Many of you have probably noticed that this website’s most thoughtful and detailed writing over the past month has come not from me, but rather from Katherine Gressel, who wrapped up her official tenure as a Createquity Writing Fellow last week. I don’t even want to think about how many hours Katherine put into this effort, but I’m glad it’s paid off for her, because hers is now a household name among policy wonks in Australia. (See further explanation below.) I’m currently reviewing final applications for the spring 2012 Fellowship and will be announcing those decisions next week, but before we get there I want to take a moment to review and celebrate Katherine’s contributions over the past five months. As in the past, bold titles indicate a place as one of the 15 most-viewed blog posts ever on Createquity.

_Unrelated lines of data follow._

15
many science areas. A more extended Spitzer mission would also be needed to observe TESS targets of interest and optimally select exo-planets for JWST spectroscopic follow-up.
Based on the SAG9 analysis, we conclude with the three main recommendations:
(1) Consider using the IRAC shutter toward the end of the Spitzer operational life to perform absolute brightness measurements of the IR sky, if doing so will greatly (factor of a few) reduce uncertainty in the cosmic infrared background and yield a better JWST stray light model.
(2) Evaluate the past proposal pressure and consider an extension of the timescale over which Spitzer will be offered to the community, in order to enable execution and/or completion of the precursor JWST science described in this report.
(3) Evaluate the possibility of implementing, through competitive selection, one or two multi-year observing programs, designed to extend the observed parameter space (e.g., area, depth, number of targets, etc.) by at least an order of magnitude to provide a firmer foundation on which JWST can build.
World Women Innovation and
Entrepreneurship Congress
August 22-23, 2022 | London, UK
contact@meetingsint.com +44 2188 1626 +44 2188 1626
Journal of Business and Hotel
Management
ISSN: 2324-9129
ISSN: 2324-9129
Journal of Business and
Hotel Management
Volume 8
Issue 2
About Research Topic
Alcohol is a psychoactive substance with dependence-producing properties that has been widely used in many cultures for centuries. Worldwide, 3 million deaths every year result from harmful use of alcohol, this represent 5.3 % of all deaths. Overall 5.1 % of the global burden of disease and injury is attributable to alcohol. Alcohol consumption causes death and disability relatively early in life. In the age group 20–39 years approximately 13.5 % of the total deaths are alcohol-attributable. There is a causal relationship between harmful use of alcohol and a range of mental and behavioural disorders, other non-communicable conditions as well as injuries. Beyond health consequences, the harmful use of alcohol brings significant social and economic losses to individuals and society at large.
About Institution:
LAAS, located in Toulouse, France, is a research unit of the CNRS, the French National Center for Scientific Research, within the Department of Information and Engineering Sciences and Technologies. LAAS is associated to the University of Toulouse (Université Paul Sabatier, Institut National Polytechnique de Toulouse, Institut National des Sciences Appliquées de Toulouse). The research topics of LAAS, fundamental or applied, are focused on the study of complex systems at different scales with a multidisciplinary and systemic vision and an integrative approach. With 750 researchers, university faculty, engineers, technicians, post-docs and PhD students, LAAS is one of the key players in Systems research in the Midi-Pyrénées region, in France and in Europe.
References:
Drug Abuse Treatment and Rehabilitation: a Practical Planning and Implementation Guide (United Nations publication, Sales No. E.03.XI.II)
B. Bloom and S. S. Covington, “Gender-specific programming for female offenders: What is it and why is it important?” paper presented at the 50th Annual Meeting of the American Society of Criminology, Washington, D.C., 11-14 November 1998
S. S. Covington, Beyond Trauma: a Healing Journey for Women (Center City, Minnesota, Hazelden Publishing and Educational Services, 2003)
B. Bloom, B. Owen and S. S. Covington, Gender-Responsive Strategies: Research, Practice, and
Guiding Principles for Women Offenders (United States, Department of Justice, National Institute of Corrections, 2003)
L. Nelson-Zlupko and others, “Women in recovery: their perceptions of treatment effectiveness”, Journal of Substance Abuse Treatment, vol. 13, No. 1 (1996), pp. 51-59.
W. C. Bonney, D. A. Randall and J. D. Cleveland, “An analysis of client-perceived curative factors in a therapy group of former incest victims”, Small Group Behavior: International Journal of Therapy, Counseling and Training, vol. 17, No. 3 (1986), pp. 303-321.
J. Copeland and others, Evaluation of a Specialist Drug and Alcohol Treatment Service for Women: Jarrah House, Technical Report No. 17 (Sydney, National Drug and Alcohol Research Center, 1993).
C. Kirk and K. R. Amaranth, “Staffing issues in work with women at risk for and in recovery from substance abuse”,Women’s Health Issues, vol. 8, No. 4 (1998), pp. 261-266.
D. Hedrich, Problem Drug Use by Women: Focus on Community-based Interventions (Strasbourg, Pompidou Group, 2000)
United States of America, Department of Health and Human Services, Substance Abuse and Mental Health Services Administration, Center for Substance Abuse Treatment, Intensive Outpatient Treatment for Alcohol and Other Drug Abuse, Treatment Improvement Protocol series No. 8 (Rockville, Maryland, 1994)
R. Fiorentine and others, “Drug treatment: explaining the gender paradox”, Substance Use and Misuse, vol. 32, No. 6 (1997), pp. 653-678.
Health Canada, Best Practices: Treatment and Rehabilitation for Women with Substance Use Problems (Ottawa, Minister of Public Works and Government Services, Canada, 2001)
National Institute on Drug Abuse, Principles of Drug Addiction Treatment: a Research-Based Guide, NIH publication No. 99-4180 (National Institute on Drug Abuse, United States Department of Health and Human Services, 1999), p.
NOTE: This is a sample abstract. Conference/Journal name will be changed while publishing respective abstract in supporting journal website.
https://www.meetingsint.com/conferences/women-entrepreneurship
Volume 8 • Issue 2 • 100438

- The new Brooklyn Philharmonic: a “Site-Specific” Orchestra? Katherine’s examination of the Brooklyn Philharmonic’s bold season announcement placed the orchestra’s audience-centric programming within the tradition of “site-specific” visual art.
- Public Art and the Challenge of Evaluation is, by any measure, Katherine’s magnum opus for the blog (so far, anyway!). The value of public art has always been hard to pin down, but Katherine’s comprehensive treatment of the subject shows that emerging techniques may yet hold promise for this fiendishly difficult-to-measure phenomenon. On the strength of a pickup from ArtsJournal (only the third Createquity post to earn that honor) and quite a bit of incoming traffic from Australian Policy Online of all places, Public Art and the Challenge of Evaluation is now the 5th-most-read Createquity article all time and the highest-trafficked guest post ever. Clocking in at over 5,000 words, it also gives lie to the myth that people don’t have the patience to read long posts.
- Occupy and the Arts: Curating by Consensus in Lower Manhattan is the product of extensive firsthand research into the on-the-ground realities of Occupy Wall Street’s Arts and Culture Committee. The post also contains more pretty pictures than I’m liable to put up in three months, including some of Katherine’s own drawings, paintings, and photographs.
- In Arts Policy Library: Investing in Creativity, Katherine takes an in-depth look at the study that launched Leveraging Investments in Creativity (LINC) along with several other initiatives designed to support individual artists. Her much briefer wrap-up post provides the highlights in short form.
Katherine has indicated that she intends to continue writing here, so you can look forward to more from her in the coming months, including a follow-up to her massive public art evaluation treatise. In the meantime, let’s all give her a big hand!